The logo reminds me of inFamous, though I'm sure they're unrelated.


----------



## Ech?ux (Feb 2, 2011)

Thanks Cyckness.

Yeah it is really early but after enjoying dead Space so much, hearing adventure horror on the PS3 excites me.


----------



## Krory (Jan 7, 2013)

Surprisingly, this is not dead yet!

Guillermo has recently said about his "Lovecraftian sandbox" game that there are talks with a "very, very big" company to bring inSANE to us.

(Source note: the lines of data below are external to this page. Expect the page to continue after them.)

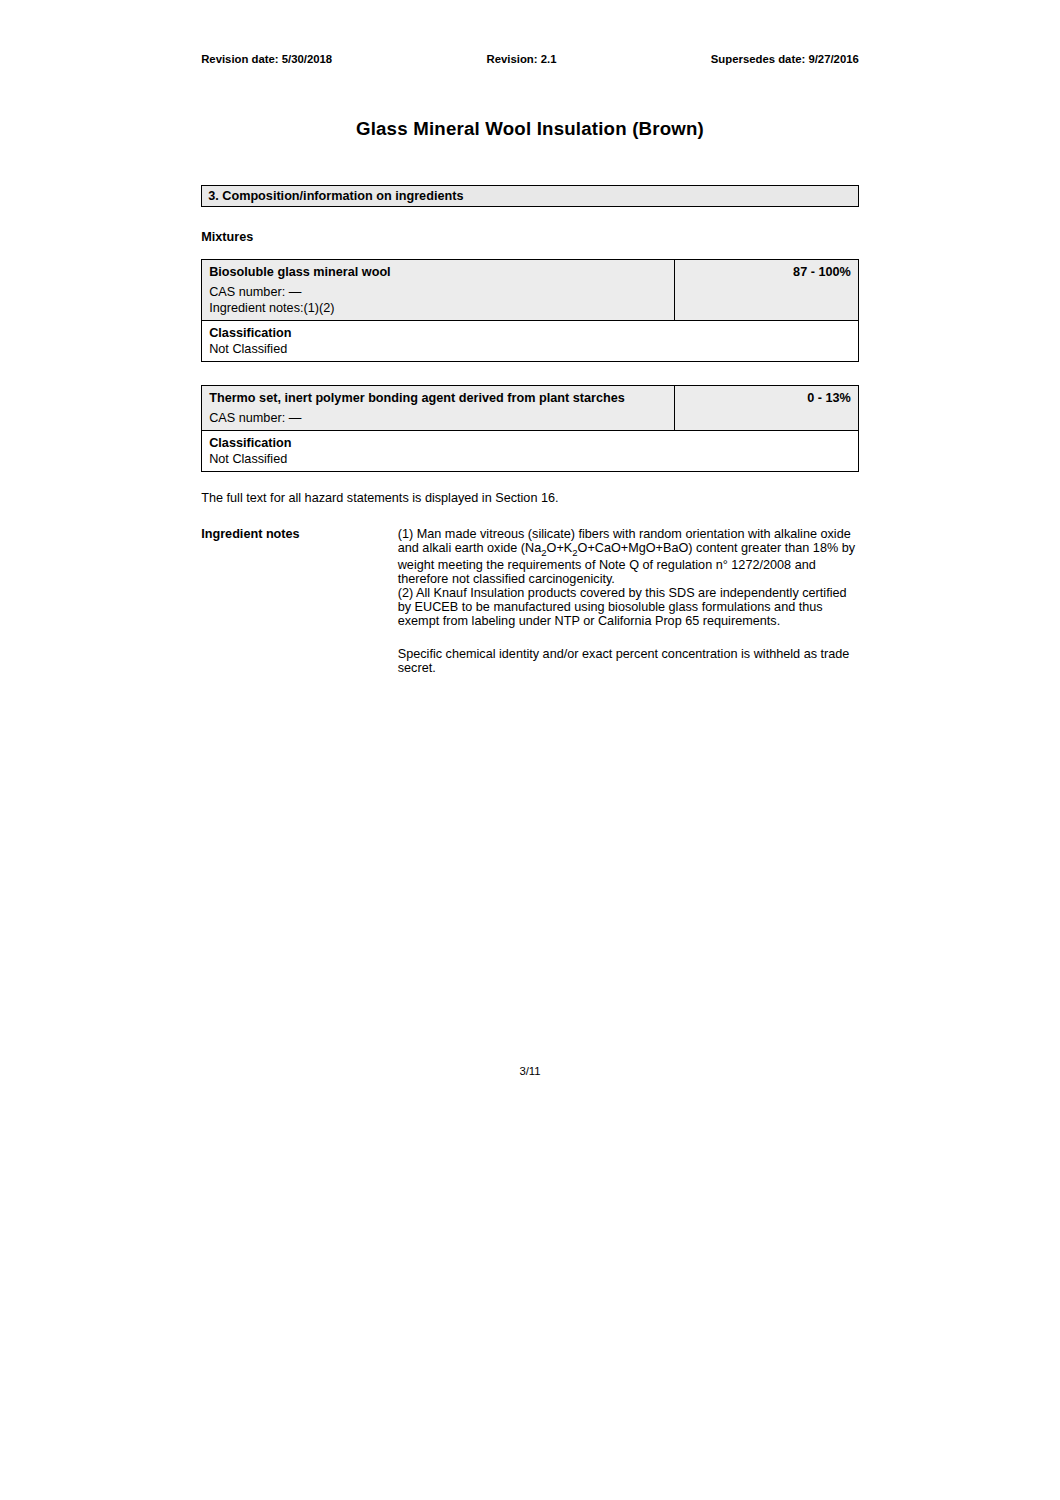Revision date: 5/30/2018 Revision: 2.1 Supersedes date: 9/27/2016
Glass Mineral Wool Insulation (Brown)
3. Composition/information on ingredients
Mixtures
| Biosoluble glass mineral wool CAS number: — Ingredient notes:(1)(2) | 87 - 100% |
| Classification Not Classified |
| Thermo set, inert polymer bonding agent derived from plant starches CAS number: — | 0 - 13% |
| Classification Not Classified |
The full text for all hazard statements is displayed in Section 16.
Ingredient notes
(1) Man made vitreous (silicate) fibers with random orientation with alkaline oxide and alkali earth oxide (Na2O+K2O+CaO+MgO+BaO) content greater than 18% by weight meeting the requirements of Note Q of regulation n° 1272/2008 and therefore not classified carcinogenicity.
(2) All Knauf Insulation products covered by this SDS are independently certified by EUCEB to be manufactured using biosoluble glass formulations and thus exempt from labeling under NTP or California Prop 65 requirements.
Specific chemical identity and/or exact percent concentration is withheld as trade secret.
3/11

So, after THQ dropped the title, what publisher/developer would you folks like to see handling a horror-action title?


----------



## αshɘs (Jan 7, 2013)

well, he did mention he'd like to work with Valve, but seeing the "very, very big company" part and Valve being busy with other stuff, this stays as wishful thinking


----------



## Crowned Clown (Jan 8, 2013)

I hope so, this sound good


----------



## Krory (Jan 8, 2013)

Regardless, del Toro is quality so depending on how hands-on with this he is (and it sounds like very much so), it promises to be great. Especially since he describes it as "Lovecraftian," and he is quite a large fan of Lovecraft so I'd love to see what he comes up with. A lot of the monster designs in his films are amazing.


----------



## Platinum (Jan 8, 2013)

Ubisoft will probably snatch it up.


----------



## αshɘs (Jan 8, 2013)

What about Warner Bros? Pretty sure Del Toro has connections. They're releasing Pacific Rim too.


----------



## Charlotte D. Kurisu (Jan 8, 2013)

never heard of this before.. 

interested to say the least


----------